Kenapa di saat aku jatuh dan ga tahu lagi harus bicara dengan siapa, dia hampir selalu datang di mimpiku? 
Aku selalu bilang rasa itu udah ga ada, udah berakhir berjuta menit yang lalu. Tapi kenapa dia tetap ada di pikiranku. Bahkan aku masih bisa melihat lekuk wajahnya, tersenyum menatapku dan disinari oleh satu lampu panggung. Like single spotlight on my stage. Di mimpi itu dia ga ngelakuin apa-apa. Bahkan dia ga bicara apapun. Sekedar say-hi atau apalagi sekedar bilang,"there’s nothing to fear for my shadow’s right beside you”. Ga. Dia ga bilang itu semua. Tapi hanya dengan melihatnya muncul di depanku dengan senyumnya yang masih sama udah cukup membuat aku sadar dan berkata,”aku harus bangkit”. Sehebat inikah kekuatan cintaku untuk dia? Membuatku terus bertahan bahkan tanpa ia mengetahuinya bahwa diam-diam aku menggunakan bayangnya untuk semangatku. Jujur aja aku ga mau terus terperangkap dalam perasaan seperti ini. Aku ga pernah menyimpan dia di memori otakku. Paling ga itu yang aku lakuin 2 tahun terakhir ini. Tapi entah kenapa ia selalu ada di sudut itu dan seperti memaksaku mengingatnya. Oh God..

Aku ga akan bilang dunia atau hidup ini kejam. Karena emang yang kejam adalah orang-orang di dalamnya. Termasuk aku. Juga dia. Dia. Apalagi yang bisa aku katakan tentang dia? Aku rasa aku udah ga mau lagi memuji dia, tapi aku juga ga sanggup mengabaikan dia. It feels like so impossible to ignore you. Okay, kalau dia memang akan terus ada dalam mimpiku, aku cuma mau bilang thanks. Terimakasih untuk menjadi semangatku. Membuatku tersenyum hanya dengan melihat bayangmu. Kamu emang ga tau tentang semua kekonyolan ini. Tapi percayalah, kalau waktu dan kesempatan itu Tuhan berikan untukku, aku akan mengatakannya padamu. Bahwa dengan bayangmulah aku diam-diam membangun sisa-sisa kekuatanku. Bangkit dari keterpurukanku dengan melihatmu dan percaya Tuhan bersamaku. Dunia ga akan berakhir sebelum tombol stop ditekan, bukan?

February 1, 2011

Personal Writing: Kelabu

Hujan (lagi). Pagi ini rasanya kelabu. Aku seperti terkena "early morning blue".
Kelabu, sendu, perasaan sedih tiba-tiba tanpa sebab yang jelas. Rasanya seperti kehilangan sesuatu, atau seseorang. Seperti yang dirasakan Bella saat tak mendapati Edward duduk bersama saudara-saudaranya di kafetaria sekolah. Mendung tiba-tiba, merasa kalah dan hanya ingin mengasihani diri sendiri bersama sekaleng soda.

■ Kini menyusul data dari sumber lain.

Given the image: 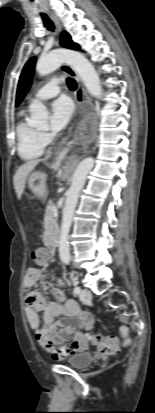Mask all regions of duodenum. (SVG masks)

Seperti yang dirasakan Louis saat melihat Lyla dipaksa masuk ke dalam mobil dan meninggalkannya di lengkungan itu. Membuat musik-musik disekitarnya seakan menghilang dan semua yang ia dengar hanyalah tetes air hujan di hatinya. Seperti yang dirasakan Hermione saat meninggalkan Ron merayakan kemenangan pertandingan Quidditch bersama Lavender Brown di ruang utama Gryffindor. Menangis, sangat terluka, sampai membuatnya mengucapkan mantera Opugno untuk menyerang Ron.

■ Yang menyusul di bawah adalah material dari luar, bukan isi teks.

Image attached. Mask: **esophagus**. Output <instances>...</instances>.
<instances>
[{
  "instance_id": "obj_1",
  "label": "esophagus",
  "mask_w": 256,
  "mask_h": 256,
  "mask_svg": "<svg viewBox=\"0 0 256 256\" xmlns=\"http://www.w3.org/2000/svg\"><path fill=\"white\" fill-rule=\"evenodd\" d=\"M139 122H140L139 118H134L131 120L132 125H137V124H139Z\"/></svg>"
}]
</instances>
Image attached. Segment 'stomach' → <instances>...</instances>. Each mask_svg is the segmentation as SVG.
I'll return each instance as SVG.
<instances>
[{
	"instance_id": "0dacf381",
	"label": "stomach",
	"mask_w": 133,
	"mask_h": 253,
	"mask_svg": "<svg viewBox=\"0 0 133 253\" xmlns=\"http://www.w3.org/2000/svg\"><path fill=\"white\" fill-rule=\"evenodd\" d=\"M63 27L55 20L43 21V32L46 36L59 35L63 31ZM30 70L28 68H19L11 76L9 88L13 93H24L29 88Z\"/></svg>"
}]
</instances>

Bukan vampir yang luar biasa tampan dengan mata topaz dan berkulit porselen yang aku cintai. Bukan pula musisi jenius yang hidup dengan mendengarkan musik dan bicara pada bulan setiap malam. Dan aku juga tidak mencintai kipper Quidditch yang handal, penyihir berambut merah yang payah. Yang aku cintai lebih dari semua itu. Ia seperti bisa berubah menjadi apa saja di dalam pikiranku, seperti apa yang kuinginkan. Ia berubah menjadi saputangan di saat butir air mata itu menghampiri pipiku. Ia berubah menjadi selimut hangat yang tebal di saat aku menggigil di malam hari. Ia berubah menjadi cermin di hadapanku saat aku kehilangan rasa percaya diri dan tak ingat siapa diriku. Dan ia berubah menjadi peta bersuara di saat aku tersesat dan hilang. Tapi entah mengapa ia tak berubah menjadi apapun saat ini. Membiarkan aku tetap kelabu dan kehilangan dirinya. Membiarkan air mataku berderai-derai. Membiarkan aku menggigil kedinginan. Membiarkan aku lupa segalanya. Membiarkan aku.. hilang.

Hujan (lagi). Pagi ini tetap kelabu. Aku kembali terkena early morning blue.
Mungkin dia hanya sedang lelah. Dia perlu beristirahat dan menjadi dirinya sendiri. Baiklah, aku akan menunggunya di sini. Di sudut ruangan menatap ke jendela yang berembun dan dingin. Siapa tau ia datang dan diam-diam menjadi matahari di jendelaku yang hangat.